The cooperative of refugee and local women involved have been selling the peanut butter to camp residents as well as staff from other UN aid agencies and non-governmental organizations. Akot said it had been such a success that her share of the profits was enough to purchase food and clothing.

Margaret Machek, a mother of four taking part in the sewing project, hopes that she can emulate the success of the peanut butter sisterhood. Machek originates from Chukudum in the South Sudan state of Eastern Equatoria and she lost an eye while fleeing to Kenya. "I was running away after our village was attacked and a stick penetrated my eye," she explained, while adding that her husband had been killed in the assault.

Machek's affliction means she has to concentrate much harder than others taking part in the course. But she is a determined woman and relishes the chance to learn a skill that will help her become independent when she returns home.

Four years after one of Africa's longest running civil wars ended in January 2005, more than 300,000 registered refugees from South Sudan have returned home, including some 145,000 with the direct help of the UN refugee agency.

But the peace remains fragile in South Sudan and people are returning to areas devastated by years of conflict and neglect. UNHCR is also involved in hundreds of reintegration projects aimed at rapidly developing areas of high return and making repatriation sustainable.

The skills-learning and income generation programmes in Kakuma, conducted with partners such as the Lutheran World Federation and the National Council of Churches in Kenya, are part of that process.
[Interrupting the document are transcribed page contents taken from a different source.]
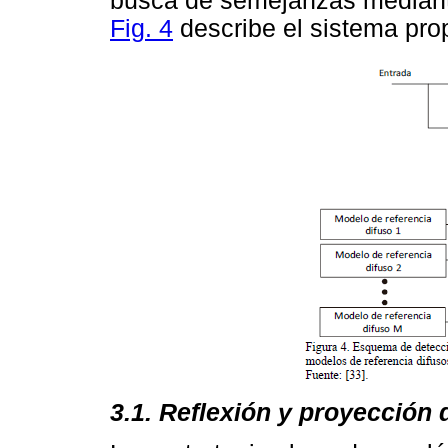
busca de semejanzas mediante
Fig. 4
describe el sistema pro
3.1. Reflexión y proyección 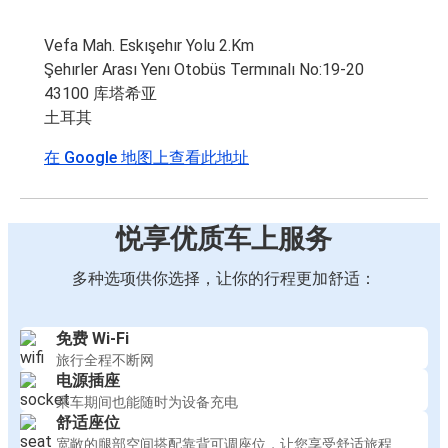
Vefa Mah. Eskışehır Yolu 2.Km
Şehırler Arası Yenı Otobüs Termınalı No:19-20
43100 库塔希亚
土耳其
在 Google 地图上查看此地址
悦享优质车上服务
多种选项供你选择，让你的行程更加舒适：
免费 Wi-Fi
旅行全程不断网
电源插座
乘车期间也能随时为设备充电
舒适座位
宽敞的腿部空间搭配靠背可调座位，让您享受舒适旅程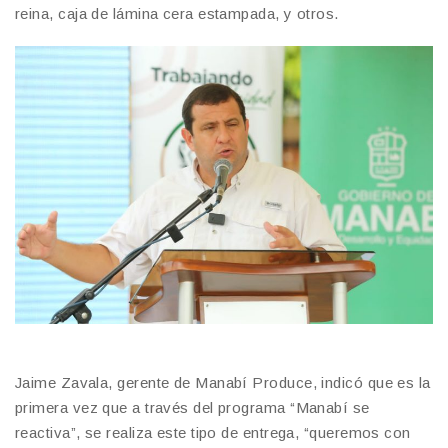
reina, caja de lámina cera estampada, y otros.
Jaime Zavala, gerente de Manabí Produce, indicó que es la
primera vez que a través del programa “Manabí se
reactiva”, se realiza este tipo de entrega, “queremos con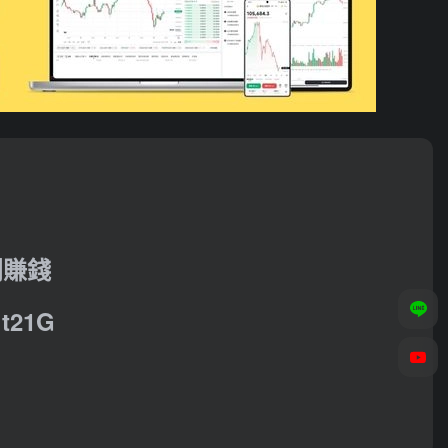
利賺錢
21G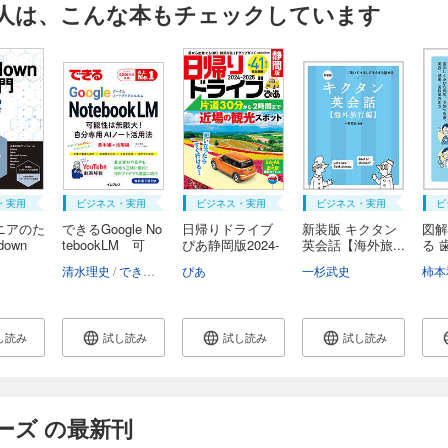
人は、こんな本もチェックしています
・実用
ビジネス・実用
ビジネス・実用
ビジネス・実用
ビ
ニアのた
できるGoogle No
日帰りドライブ
新装版 キクタン
図解
down
tebookLM 可
ぴあ静岡版2024-
英会話【海外旅...
る 
能...
2...
ん：.
清水理史
できるシリーズ編集部
ぴあ
一杉武史
柿本
し読み
試し読み
試し読み
試し読み
ーズ の最新刊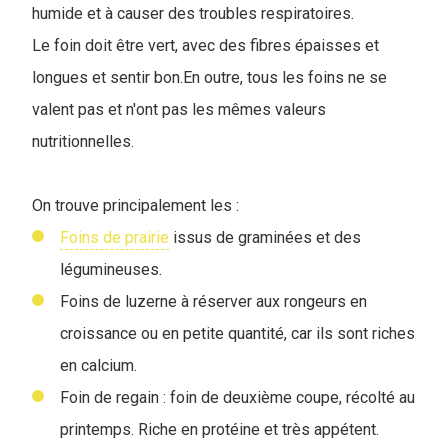
humide et à causer des troubles respiratoires.
Le foin doit être vert, avec des fibres épaisses et
longues et sentir bon.En outre, tous les foins ne se
valent pas et n'ont pas les mêmes valeurs
nutritionnelles.
On trouve principalement les :
Foins de prairie
issus de graminées et des
légumineuses.
Foins de luzerne à réserver aux rongeurs en
croissance ou en petite quantité, car ils sont riches
en calcium.
Foin de regain : foin de deuxième coupe, récolté au
printemps. Riche en protéine et très appétent.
They help prepare women for a new life by giving them skills that can support them economically. And they don't just cater to the Sudanese refugees in the camp, but also Ugandans, Ethiopians and others from the region.

"Many women have become very dependent on the aid provided in the camp by humanitarian agencies," noted UNHCR Community Services Officer Menbere Dawt. "This is a problem we need to address and we hope that once these women have gained the skills needed to stand on their own two feet, they will be more confident about restarting their lives back in Sudan."